E3’s study, the one that forecasts the nine-gigawatt shortfall in future power supply, finds that three gigawatts of new supply are already well into the planning or construction phase. That still leaves a big six-gigawatt gap, but it’s one that utilities and regulators are working to bridge.
Jennifer Light, director of power planning at the Northwest Power and Conservation Council, calls herself “a surprising optimist.” She said the region has the tools to manage its energy future.
“There’s a lot of coordination. A lot of collaboration, trying to think through the challenges together,” Light said.
The council forecasts regional electricity demand and Light says its projections are close to E3’s, suggesting a large gap between the power available now and what’s needed in the future.
In Light’s view, though, the planning process has identified the problem and is creating a path to fix it. Sometimes that will come through new power plants and transmission lines, she said. But the council also expects that new energy efficiency measures, like home heat pumps, will provide efficiency gains similar to those that kept regional power demand down during the last decade.
It’s not clear which efficiency measures will be more cost-effective, Light said, or what new resources the Northwest will need to manage future demand. But she said forecasters are creating a menu of options to ensure the region has the power it needs.
“Our plan is to be robust across all that uncertainty,” she said. “That’s what we’re planning towards.”
Power planners, regulators and lawmakers have begun to plan for the coming power crunch. Last year, Oregon passed a law — one of the first of its kind in the nation — that aims to make data centers pay for their impact on power costs.
It directs the Public Utility Commission to ensure data centers pay the cost of the new electrical plants and transmission lines that serve them. It also requires regulators to begin tracking the impact of large energy users like data centers, a provision that could protect the state from being caught flat-footed again by rising data center demand.
“I believe it gives us the tools that we need to keep our prices as low as possible for our residential and small commercial” customers, said John McFarland, vice president at Portland General Electric.

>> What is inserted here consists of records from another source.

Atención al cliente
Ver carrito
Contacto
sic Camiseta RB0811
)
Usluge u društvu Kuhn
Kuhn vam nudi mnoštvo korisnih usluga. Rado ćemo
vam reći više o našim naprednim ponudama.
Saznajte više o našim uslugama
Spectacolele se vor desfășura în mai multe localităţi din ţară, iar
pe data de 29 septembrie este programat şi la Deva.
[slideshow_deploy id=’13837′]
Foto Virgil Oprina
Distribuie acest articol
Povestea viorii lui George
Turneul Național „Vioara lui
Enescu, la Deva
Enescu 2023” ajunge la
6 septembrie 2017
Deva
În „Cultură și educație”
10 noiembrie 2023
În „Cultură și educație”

Consumer watchdogs are skeptical, though. The Citizens Utility Board, which advocates for ratepayers, claims that PGE plans to charge consumers too much to cover the cost of generating more power to account for rising demand — demand the utility board ascribes to data centers. PGE says residential customers are contributing to higher demand during peak times and should cover some of those costs.

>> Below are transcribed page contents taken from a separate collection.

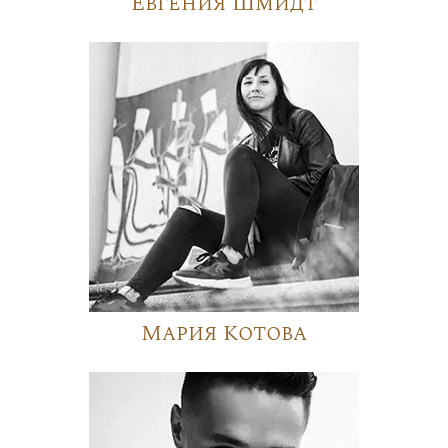
Евгения Шмидт
Мария Котова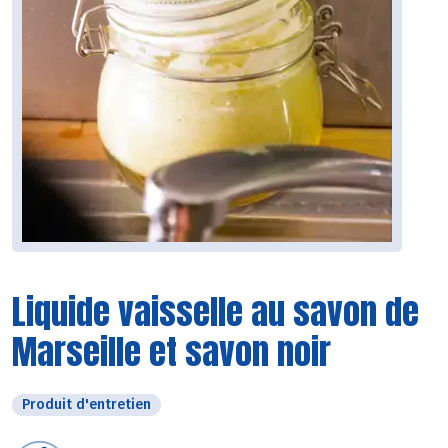
Liquide vaisselle au savon de
Marseille et savon noir
Produit d'entretien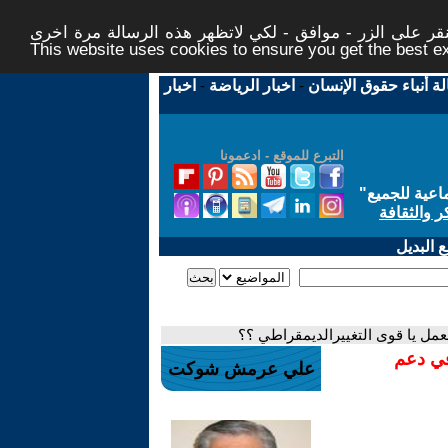
ر على الزر - موافق - لكي لاتظهر هذه الرسالة مرة اخرى -
This website uses cookies to ensure you get the best 
لة أنباء حقوق الإنسان
-
اخبار الرياضة
-
اخبار
التبرع للموقع - ادعمونا
اعية للجميع
"
ر والثقافة
 البديل
 العمل يا قوى التغييرالديمقراطي ؟؟
في دعم
علي عرمش شوكت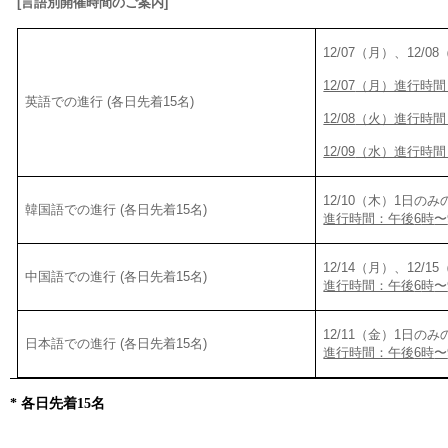
[
言語別開催時間のご案
内
]
12/07
（月）、
12/08
12/07
（月）進行時間
英語での進行
(
各日先着
15
名
)
12/08
（火）進行時間
12/09
（水）進行時間
12/10
（木）
1
日のみ
韓国語での進行
(
各日先着
15
名
)
進行時間：午後
6
時
〜
12/14
（月）、
12/15
中国語での進行
(
各日先着
15
名
)
進行時間：午後
6
時
〜
12/11
（金）
1
日のみ
日本語での進行
(
各日先着
15
名
)
進行時間：午後
6
時
〜
*
各日先着
15
名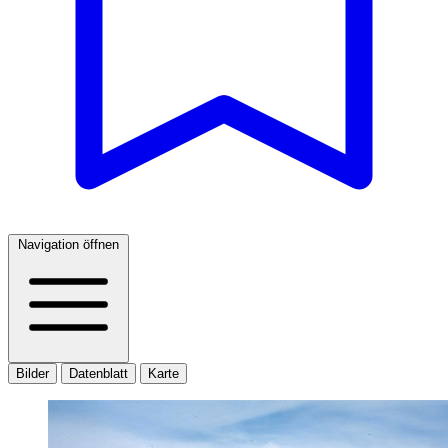
Navigation öffnen
Bilder
Datenblatt
Karte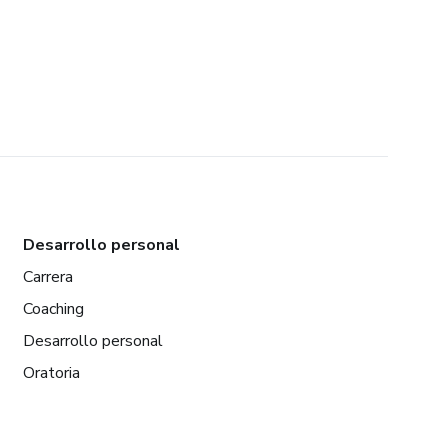
Desarrollo personal
Carrera
Coaching
Desarrollo personal
Oratoria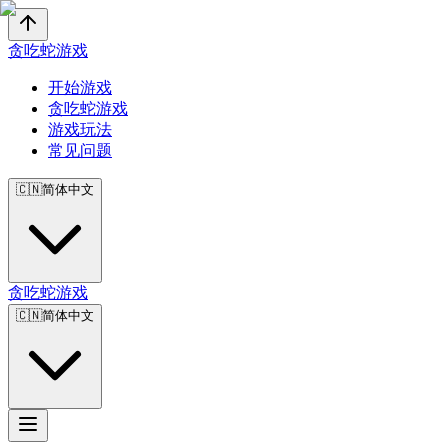
贪吃蛇游戏
开始游戏
贪吃蛇游戏
游戏玩法
常见问题
🇨🇳
简体中文
贪吃蛇游戏
🇨🇳
简体中文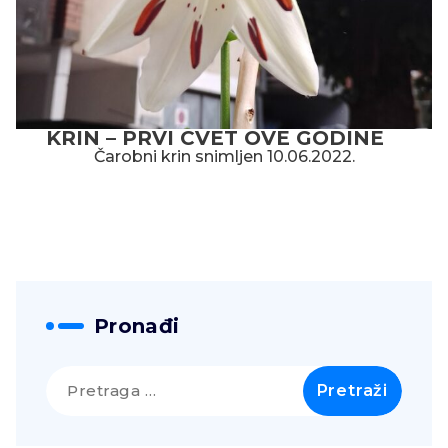
KRIN – PRVI CVET OVE GODINE
Čarobni krin snimljen 10.06.2022.
Pronađi
Pretraga
za: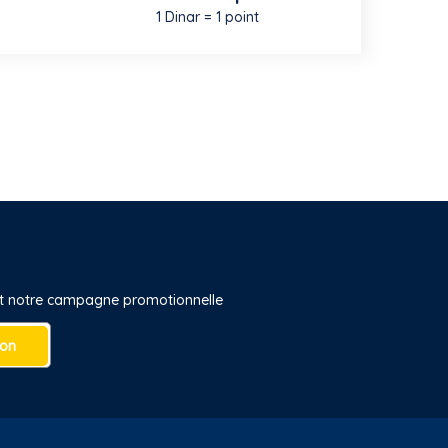
1 Dinar = 1 point
 et notre campagne promotionnelle
ion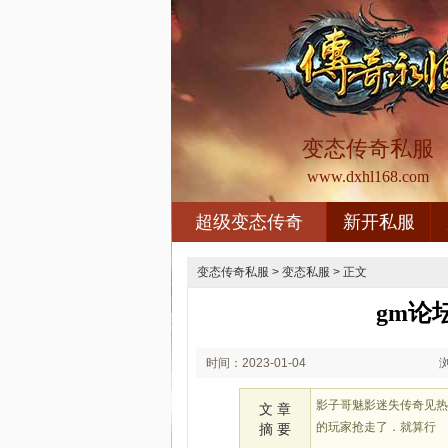
变态传奇私服
www.dxhl168.com
超级变态传奇
新开私服
变态传奇私服
>
变态私服
> 正文
gm论
时间：2023-01-04
02:01
影子哥魅影迷失传奇见
文 章
的玩家抢走了．就算行
摘 要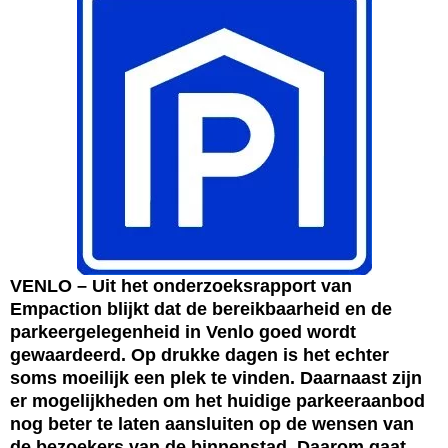
VENLO – Uit het onderzoeksrapport van
Empaction blijkt dat de bereikbaarheid en de
parkeergelegenheid in Venlo goed wordt
gewaardeerd. Op drukke dagen is het echter
soms moeilijk een plek te vinden. Daarnaast zijn
er mogelijkheden om het huidige parkeeraanbod
nog beter te laten aansluiten op de wensen van
de bezoekers van de binnenstad. Daarom gaat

Separately, McFarland said that PGE is requiring new data centers to have backup batteries on hand and integrate them into the utility’s power grid.
“We’re able to call on (it) when we need it during one of those peak events,” he said.
Others see a darker future.
“I think our industry has got to be a little bit more comfortable with letting folks know there’s a potential for blackouts,” said Scott Simms, director of the Public Power Council.
The council advocates on behalf of more than 80 publicly and consumer-owned utilities around the Northwest.
“We’re getting less self-reliant and that’s really scary from a reliability standpoint, keeping the lights on,” Simms said.
The region may have to rethink its approach to renewables, according to Simms and some utilities. He argues for retaining natural gas plants for the foreseeable future to handle peak periods that renewables can’t meet.
Geothermal power, small nuclear reactors and other new energy sources could eventually provide a base to augment solar, wind and hydropower. But it’s far from clear how economically and politically practical those options are, and most will take many years to develop.
“The reality we face is we need a bridge to the future,” Simms said, “specifically the near-term future of the next years of now until, say, 10 to 15 years from now.”
Gosia Wozniacka and Ted Sickinger contributed to this article.